* EXCERPT *

18880 Toddblumberg

Discovery
- Discovered by: LINEAR
- Discovery site: Lincoln Lab's ETS
- Discovery date: 10 December 1999

Designations
- Named after: Todd James Blumberg (2003 ISEF awardee)
- Alternative designations: 1999 XM_{166} · 1976 UC_{20}
- Minor planet category: main-belt (outer) background

Orbital characteristics
- Epoch 4 September 2017 (JD 2458000.5)
- Uncertainty parameter 0
- Observation arc: 63.35 yr (23,140 days)
- Aphelion: 3.7961 AU
- Perihelion: 2.6135 AU
- Semi-major axis: 3.2048 AU
- Eccentricity: 0.1845
- Orbital period (sidereal): 5.74 yr (2,096 days)
- Mean anomaly: 45.170°
- Mean motion: 0° 10^{m} 18.48^{s} / day
- Inclination: 9.6539°
- Longitude of ascending node: 19.849°
- Argument of perihelion: 29.542°

Physical characteristics
- Dimensions: 4.283±0.438 km
- Geometric albedo: 0.265±0.082
- Absolute magnitude (H): 14.1

= 18880 Toddblumberg =

Asteroid

18880 Toddblumberg (provisional designation ') is a background asteroid from the outer region of the asteroid belt, approximately 4 kilometers in diameter. It was discovered on 10 December 1999, by LINEAR at the Lincoln Laboratory's Experimental Test Site, near Socorro, New Mexico, United States. The asteroid was named after Todd Blumberg, a 2003 ISEF contest awardee.

* RAW RECORDS *
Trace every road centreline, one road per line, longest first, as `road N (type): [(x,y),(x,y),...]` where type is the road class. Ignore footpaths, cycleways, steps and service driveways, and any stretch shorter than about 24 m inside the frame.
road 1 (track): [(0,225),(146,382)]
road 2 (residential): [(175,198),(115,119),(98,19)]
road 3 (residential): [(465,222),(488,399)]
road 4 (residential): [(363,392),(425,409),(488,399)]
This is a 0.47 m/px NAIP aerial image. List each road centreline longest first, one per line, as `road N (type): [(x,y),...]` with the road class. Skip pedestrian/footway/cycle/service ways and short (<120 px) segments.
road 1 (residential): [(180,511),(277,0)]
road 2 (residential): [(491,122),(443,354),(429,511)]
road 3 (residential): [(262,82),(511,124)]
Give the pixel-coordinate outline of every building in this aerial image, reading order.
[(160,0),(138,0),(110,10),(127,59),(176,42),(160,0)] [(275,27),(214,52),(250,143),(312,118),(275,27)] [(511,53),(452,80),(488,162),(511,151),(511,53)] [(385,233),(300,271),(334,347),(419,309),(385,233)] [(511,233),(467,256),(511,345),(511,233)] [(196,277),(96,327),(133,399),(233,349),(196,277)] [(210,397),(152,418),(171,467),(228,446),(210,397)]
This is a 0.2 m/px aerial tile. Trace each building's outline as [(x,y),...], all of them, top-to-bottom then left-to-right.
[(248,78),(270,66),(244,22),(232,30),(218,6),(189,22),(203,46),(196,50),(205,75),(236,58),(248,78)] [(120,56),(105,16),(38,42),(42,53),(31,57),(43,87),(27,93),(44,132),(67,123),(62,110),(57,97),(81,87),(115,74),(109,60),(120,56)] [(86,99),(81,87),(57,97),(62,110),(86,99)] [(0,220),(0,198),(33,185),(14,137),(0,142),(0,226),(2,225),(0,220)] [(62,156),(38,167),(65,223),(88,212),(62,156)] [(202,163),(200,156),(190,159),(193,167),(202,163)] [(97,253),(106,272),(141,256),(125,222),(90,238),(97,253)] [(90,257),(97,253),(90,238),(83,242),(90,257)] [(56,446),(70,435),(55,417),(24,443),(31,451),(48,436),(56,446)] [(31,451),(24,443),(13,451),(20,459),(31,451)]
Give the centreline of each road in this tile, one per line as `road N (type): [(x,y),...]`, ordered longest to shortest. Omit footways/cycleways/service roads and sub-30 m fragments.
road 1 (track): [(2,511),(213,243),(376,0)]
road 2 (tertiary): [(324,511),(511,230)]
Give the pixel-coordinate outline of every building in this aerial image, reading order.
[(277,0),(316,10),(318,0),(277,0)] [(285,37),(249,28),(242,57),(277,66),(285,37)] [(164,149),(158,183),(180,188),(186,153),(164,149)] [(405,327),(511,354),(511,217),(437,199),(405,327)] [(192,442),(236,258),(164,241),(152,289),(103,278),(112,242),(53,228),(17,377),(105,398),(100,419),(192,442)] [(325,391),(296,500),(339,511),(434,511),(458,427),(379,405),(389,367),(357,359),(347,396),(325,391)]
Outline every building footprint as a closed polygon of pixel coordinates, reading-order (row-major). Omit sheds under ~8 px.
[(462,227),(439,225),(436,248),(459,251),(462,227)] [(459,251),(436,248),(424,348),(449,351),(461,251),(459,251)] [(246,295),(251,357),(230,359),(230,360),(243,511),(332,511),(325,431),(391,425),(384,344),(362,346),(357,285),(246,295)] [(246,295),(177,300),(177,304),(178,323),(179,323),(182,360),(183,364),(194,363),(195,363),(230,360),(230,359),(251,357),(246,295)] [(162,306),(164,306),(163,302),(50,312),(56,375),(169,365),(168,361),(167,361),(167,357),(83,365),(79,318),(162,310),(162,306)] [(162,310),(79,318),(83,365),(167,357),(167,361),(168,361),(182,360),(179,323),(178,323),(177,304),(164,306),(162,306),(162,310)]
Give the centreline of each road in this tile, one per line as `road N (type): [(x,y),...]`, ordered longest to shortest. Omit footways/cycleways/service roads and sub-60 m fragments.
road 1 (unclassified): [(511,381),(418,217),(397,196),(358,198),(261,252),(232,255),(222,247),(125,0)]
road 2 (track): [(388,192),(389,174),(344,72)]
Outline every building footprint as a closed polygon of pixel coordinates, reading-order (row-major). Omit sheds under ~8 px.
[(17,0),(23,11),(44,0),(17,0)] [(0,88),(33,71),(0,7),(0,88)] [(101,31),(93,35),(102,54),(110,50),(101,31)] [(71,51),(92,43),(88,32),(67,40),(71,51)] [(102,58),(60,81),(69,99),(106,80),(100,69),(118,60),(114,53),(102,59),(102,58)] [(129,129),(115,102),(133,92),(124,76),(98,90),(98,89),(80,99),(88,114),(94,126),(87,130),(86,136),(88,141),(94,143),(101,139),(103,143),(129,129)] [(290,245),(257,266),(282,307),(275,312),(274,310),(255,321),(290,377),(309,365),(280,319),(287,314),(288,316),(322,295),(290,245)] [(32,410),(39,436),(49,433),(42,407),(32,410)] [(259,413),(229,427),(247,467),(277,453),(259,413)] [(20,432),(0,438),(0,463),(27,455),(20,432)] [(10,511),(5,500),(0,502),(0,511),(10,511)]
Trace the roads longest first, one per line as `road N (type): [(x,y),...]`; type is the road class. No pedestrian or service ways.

* INSTRUCTIONS *
[1] According to the asteroid entry, near what place is the Lincoln Laboratory's Experimental Test Site?
[2] Pick out every line of the records that contains the word "Trace", matching case exactly, and copy each such line.
The asteroid entry and the records have nothing to do with each other.

* TASK-BY-TASK OUTPUTS *
[1] Near Socorro, New Mexico, United States.

[2]
Trace every road centreline, one road per line, longest first, as `road N (type): [(x,y),(x,y),...]` where type is the road class. Ignore footpaths, cycleways, steps and service driveways, and any stretch shorter than about 24 m inside the frame.
This is a 0.2 m/px aerial tile. Trace each building's outline as [(x,y),...], all of them, top-to-bottom then left-to-right.
Trace the roads longest first, one per line as `road N (type): [(x,y),...]`; type is the road class. No pedestrian or service ways.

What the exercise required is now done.